A escasos metros, las cuatro vías de Factoría Naval se oxidan después de rechazar lo que a finales del siglo XX les hizo despuntar. «Las construcciones nunca fueron un gran negocio, nosotros construíamos uno o dos buques para ocupar el 100 % del tiempo del personal», señala Prieto. Y es que mientras los beneficios de una nueva construcción están en el 5 % del coste total, el de las reparaciones alcanza el 30 %. Factoría Naval ha dejado morir esa fuente de ingresos entre proyectos de megayates, que su anterior gerente define como «una entelequia» de Pablo Comesaña y José María Suescun.

Mil empleos que se esfuman

El astillero marinense llegó a facturar en la década de los noventa una media de dos mil millones de pesetas al año y hoy en día su carga laboral está en cero y su deuda supera los cien millones de euros. El sector naval en el puerto de Marín generaba entonces cerca de mil empleos indirectos y tanto Nodosa, como Factoría, contaban con unas plantillas fijas de 70 y 80 trabajadores, respectivamente.

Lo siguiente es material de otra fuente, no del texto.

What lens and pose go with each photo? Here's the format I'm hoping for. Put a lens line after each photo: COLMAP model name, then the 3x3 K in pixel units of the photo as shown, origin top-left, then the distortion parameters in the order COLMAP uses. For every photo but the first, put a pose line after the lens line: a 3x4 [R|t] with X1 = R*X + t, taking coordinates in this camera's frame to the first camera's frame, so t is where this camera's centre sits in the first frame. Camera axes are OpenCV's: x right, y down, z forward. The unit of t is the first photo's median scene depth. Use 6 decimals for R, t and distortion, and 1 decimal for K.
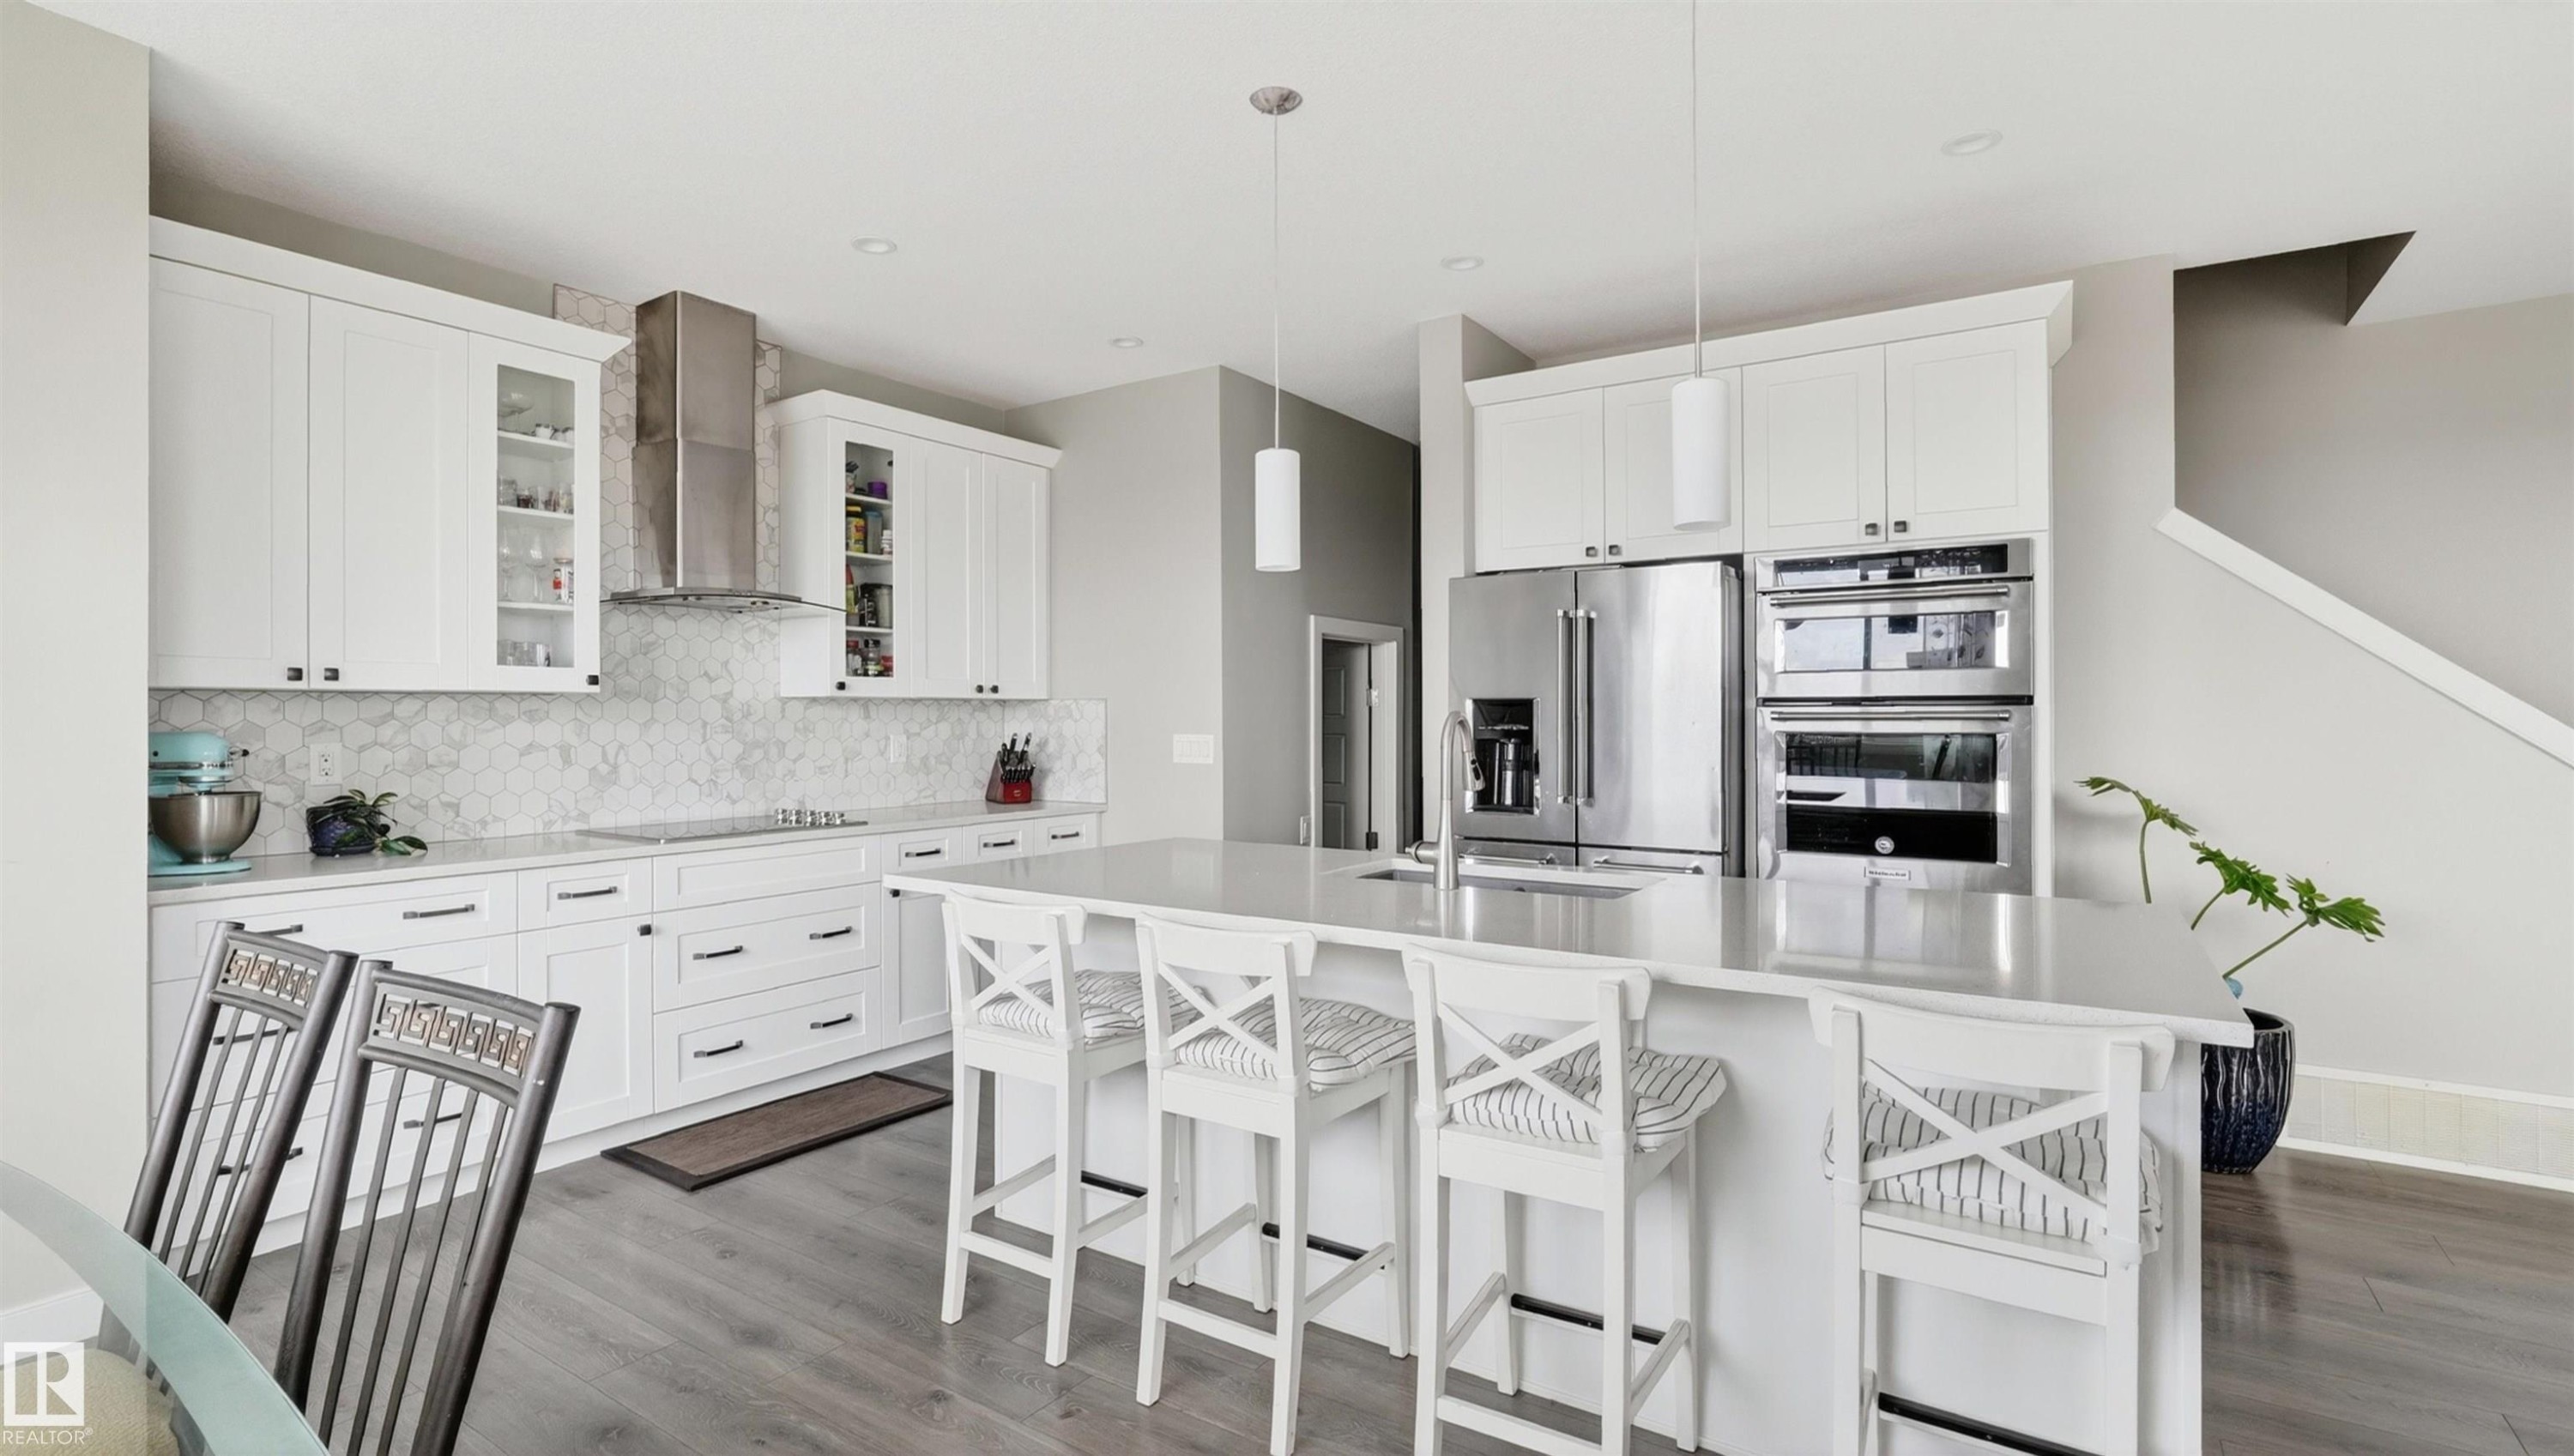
lens RADIAL K [[1185.8, 0, 1276.1], [0, 1185.8, 714.5], [0, 0, 1]] dist [-0.024475, 0.012660]
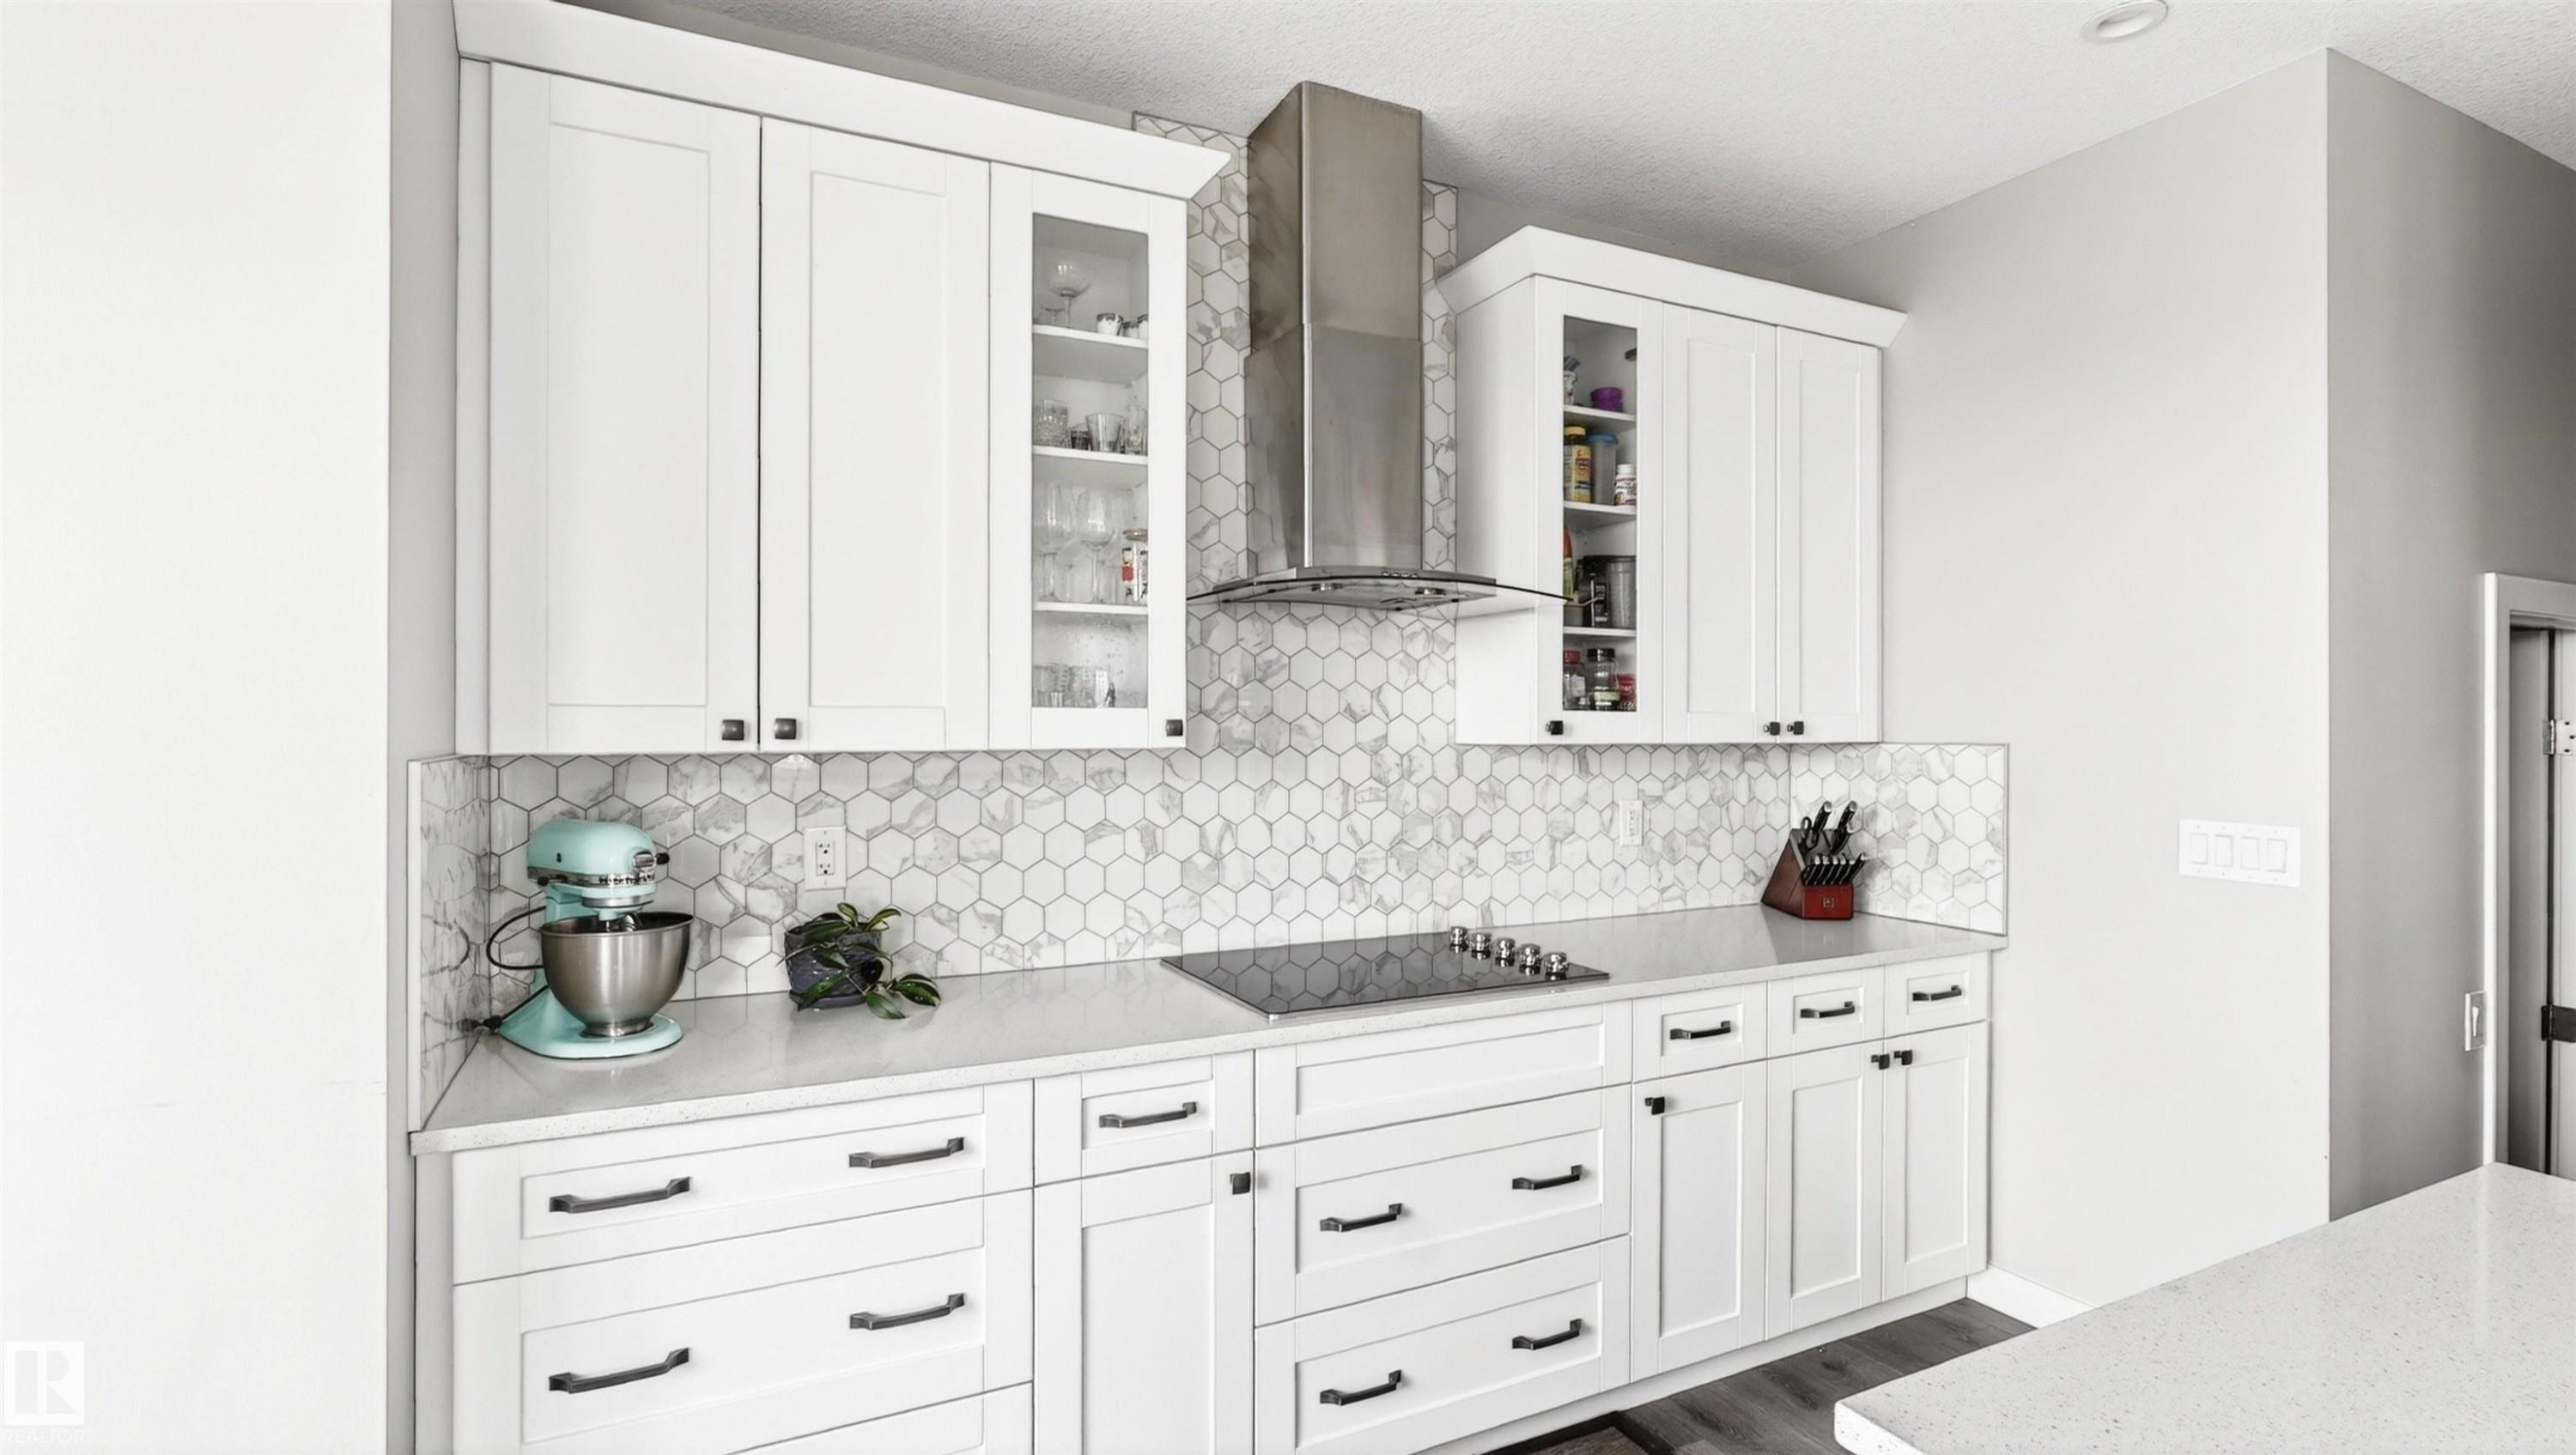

Otro de los supervivientes navales es el varadero de Placeres, que con una plantilla de apenas 14 empleados lleva más de 30 años dedicándose a la pintura de buques. «Ya solo tenemos uno o dos barcos y a veces la situación es insostenible», explica uno de los empleados, que aún recuerda como hacían cola más de cinco pesqueros del caladero marroquí, mauritano o del Gran Sol.

La competencia exterior que llega desde Corea ha hundido a muchos de los astilleros locales. Reciben ayudas estatales y de las entidades financieras para la construcción de buques, lo que convierte en insostenible una competencia al mismo nivel.

Pero, ¿qué hacer para recuperar la posición de un sector que ha caído del puesto cuarto al 28 en el negocio mundial? «En el caso de Factoría Naval si quieren volver a reparar tienen que empezar de menos cero para recuperar la confianza del cliente», señala Prieto, gerente de Factoría en la época de Nogueira. A Nodosa el futuro se le pinta más esperanzador porque pese a seguir viendo hacia el exterior, continúa con lo único en lo que puede luchar contra la competencia externa, las reparaciones.

Factoría Naval ha construido desde 1945 cerca de 80 buques, a pesar de que el grueso de su trabajo eran las reparaciones. Los mejores momentos para el sector se vivieron en torno al cambio de milenio. En la imagen de archivo se puede ver como Factoría y Nodosa tienen sus instalaciones desbordadas. Ahora los barcos entran a cuentagotas y las seis vías no están a pleno rendimiento. Cuando Ceferino Nogueira vendió Factoría en el 2009, la empresa tenía contratados cinco mercantes para Portugal y dos remolcadores para Vigo.